What they're saying: "There are genuinely bad people, genuinely evil people, genuinely dangerous on the web right now," Mark Rasch, the former prosecutor who investigated Mitnick, told the Washington Post. "I would not put Kevin Mitnick in that category."

• "I am grateful we have so many friends all over the world who will teach our son how to hack and more importantly who the real Kevin Mitnick was," Kimberley Mitnick, Kevin's wife, wrote in a tweet.

Go deeper: Pioneering hacker Kevin Mitnick, FBI-wanted felon turned security guru, dead at 59 (Associated Press).

@ D.C.

🏛️ The White House says seven companies have agreed to voluntary "commitments" to make AI products safer, including investments in cybersecurity. (Axios)

📧 Suspected Chinese hackers accessed email accounts belonging to the U.S. ambassador to China and the assistant secretary of state for East Asia in the recent Microsoft breach. (Wall Street Journal)

👨🏻‍💻 Rob Joyce, director of cybersecurity at the National Security Agency, described last week's Microsoft cloud hack as an example of traditional espionage. (New York Times)

@ Industry

🪵 Microsoft will expand access to security logs in September for lower-cost cloud customers after the suspected China-backed breach. (Axios)

🍎 Apple is threatening to remove FaceTime and iMessage in the U.K. if lawmakers pass an update to the Investigatory Powers Act requiring messaging services to get government approval for new security features. (BBC)

👀 Google claims an Apple employee discovered a zero-day vulnerability in Chrome and didn't report it. (TechCrunch)

@ Hackers and hacks

🇷🇺 Russian state-sponsored hacking group Turla is believed to be targeting the defense sector across Ukraine and Eastern Europe in a new malware campaign. (BleepingComputer)

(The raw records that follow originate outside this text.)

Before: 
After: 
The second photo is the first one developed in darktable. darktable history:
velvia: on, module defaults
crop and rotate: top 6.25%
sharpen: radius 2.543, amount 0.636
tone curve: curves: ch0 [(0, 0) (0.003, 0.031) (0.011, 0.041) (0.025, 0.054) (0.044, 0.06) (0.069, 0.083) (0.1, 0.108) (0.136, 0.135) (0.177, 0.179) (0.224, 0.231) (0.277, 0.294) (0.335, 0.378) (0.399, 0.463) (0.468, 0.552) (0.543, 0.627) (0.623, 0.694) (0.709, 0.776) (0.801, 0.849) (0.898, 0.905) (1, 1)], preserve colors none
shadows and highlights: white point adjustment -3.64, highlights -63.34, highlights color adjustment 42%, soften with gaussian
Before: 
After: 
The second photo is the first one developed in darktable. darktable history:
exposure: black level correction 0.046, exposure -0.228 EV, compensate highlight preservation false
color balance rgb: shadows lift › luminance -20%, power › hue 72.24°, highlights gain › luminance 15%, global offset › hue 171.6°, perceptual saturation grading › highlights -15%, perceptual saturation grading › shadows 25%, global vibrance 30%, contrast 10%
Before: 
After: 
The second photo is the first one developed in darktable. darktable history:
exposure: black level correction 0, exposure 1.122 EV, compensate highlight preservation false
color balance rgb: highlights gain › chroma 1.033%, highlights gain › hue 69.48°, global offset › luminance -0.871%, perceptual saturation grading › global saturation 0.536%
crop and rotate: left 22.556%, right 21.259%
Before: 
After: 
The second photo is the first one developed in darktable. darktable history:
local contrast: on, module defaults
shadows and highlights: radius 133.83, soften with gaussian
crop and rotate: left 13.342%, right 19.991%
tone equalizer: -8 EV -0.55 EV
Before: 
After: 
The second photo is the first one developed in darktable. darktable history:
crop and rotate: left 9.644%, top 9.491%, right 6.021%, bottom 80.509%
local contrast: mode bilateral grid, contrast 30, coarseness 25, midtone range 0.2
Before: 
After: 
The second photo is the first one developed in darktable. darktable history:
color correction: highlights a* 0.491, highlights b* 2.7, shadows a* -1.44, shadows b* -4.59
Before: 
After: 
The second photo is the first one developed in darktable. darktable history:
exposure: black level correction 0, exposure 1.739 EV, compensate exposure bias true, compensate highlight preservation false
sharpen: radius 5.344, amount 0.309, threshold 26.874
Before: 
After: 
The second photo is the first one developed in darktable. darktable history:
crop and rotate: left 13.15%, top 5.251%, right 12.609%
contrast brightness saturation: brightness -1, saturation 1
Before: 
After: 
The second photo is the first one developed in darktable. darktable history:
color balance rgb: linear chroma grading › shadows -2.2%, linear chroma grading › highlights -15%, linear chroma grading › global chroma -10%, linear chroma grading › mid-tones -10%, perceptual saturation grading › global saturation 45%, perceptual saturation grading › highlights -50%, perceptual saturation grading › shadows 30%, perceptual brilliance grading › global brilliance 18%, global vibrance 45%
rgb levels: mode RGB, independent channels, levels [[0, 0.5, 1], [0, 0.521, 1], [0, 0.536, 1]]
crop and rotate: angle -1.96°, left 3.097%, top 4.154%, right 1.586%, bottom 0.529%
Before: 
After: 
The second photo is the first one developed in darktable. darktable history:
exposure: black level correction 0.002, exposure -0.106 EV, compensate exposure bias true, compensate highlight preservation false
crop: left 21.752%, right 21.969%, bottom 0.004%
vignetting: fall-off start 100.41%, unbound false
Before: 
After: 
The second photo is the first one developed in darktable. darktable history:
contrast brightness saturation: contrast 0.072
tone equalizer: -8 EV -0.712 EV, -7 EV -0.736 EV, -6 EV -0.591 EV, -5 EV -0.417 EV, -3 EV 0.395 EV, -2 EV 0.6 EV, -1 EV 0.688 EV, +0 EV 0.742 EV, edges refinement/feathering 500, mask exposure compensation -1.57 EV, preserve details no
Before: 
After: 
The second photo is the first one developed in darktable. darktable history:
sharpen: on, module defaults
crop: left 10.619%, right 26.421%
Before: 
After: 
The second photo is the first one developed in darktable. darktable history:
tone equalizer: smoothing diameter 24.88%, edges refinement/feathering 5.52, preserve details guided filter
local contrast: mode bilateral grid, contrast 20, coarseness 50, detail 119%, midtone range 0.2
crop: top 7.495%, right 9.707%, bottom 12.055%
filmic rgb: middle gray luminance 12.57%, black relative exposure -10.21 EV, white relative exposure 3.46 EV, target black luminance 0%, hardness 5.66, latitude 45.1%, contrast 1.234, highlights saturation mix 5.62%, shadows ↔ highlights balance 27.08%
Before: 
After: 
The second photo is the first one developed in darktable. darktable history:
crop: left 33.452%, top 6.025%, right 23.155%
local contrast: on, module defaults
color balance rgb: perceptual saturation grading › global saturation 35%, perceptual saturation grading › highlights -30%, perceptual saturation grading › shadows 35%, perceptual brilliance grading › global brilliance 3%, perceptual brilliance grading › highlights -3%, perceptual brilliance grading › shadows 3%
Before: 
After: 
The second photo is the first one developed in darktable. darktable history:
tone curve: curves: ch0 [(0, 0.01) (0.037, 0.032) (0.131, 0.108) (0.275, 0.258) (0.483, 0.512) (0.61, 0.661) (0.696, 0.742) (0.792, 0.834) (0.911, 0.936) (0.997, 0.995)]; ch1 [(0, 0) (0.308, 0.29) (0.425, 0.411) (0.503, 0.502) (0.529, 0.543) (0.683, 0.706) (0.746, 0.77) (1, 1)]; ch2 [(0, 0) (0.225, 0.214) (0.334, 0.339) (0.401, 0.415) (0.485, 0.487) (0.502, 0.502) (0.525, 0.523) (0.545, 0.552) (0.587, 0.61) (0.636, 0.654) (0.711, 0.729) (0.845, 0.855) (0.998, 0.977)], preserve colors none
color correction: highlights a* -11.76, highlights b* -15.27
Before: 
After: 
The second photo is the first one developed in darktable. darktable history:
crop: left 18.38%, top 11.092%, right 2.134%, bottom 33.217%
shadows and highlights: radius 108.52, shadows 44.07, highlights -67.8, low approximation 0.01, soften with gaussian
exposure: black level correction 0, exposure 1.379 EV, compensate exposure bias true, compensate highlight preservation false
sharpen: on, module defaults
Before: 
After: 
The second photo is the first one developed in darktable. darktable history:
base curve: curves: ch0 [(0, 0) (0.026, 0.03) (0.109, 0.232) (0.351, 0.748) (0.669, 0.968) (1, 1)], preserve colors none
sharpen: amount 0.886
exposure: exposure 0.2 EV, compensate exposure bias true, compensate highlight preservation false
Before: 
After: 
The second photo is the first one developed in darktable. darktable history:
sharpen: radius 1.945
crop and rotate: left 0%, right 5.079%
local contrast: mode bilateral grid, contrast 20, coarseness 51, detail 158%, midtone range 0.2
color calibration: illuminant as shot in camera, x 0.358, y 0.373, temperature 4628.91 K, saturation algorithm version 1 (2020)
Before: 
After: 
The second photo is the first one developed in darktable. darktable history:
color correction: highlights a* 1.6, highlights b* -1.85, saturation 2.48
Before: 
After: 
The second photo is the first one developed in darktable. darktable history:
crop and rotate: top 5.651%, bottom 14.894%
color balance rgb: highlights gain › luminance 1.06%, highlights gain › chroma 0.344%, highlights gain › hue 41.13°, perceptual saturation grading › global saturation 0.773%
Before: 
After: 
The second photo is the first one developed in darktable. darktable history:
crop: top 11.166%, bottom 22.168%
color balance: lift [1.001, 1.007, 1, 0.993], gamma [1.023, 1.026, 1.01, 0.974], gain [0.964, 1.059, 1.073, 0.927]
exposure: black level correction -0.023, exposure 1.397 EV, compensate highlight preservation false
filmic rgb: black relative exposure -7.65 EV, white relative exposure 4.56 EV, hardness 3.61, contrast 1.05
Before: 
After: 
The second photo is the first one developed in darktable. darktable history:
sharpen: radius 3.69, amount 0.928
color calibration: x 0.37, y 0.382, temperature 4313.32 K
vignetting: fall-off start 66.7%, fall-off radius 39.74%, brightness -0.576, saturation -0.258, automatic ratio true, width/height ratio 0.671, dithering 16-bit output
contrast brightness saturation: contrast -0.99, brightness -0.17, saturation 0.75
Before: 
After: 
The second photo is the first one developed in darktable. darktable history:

🙅🏻‍♂️ U.K. regulator Ofcom says it will not make a ransom payment as it responds to a data breach tied to a MOVEit vulnerability. (TechCrunch)

Shoutout to the kind Codebook readers who sent in tips this week for harness training one of my adventure-seeking cats. 🐈🚶🏻‍♀️

• Place the new leash or harness in "familiar surroundings" and rub it in catnip, reader Ken Briers wrote in.
• "Try walks on a lawn to see if Lola also has an adventurous hunting streak," reader Dan Flaherty advised.
• But don't forget, "no matter what the cat whisperers on TV say about their cat powers, the secret sauce to training is treats, treats, treats, ha," Dan added in a follow-up message.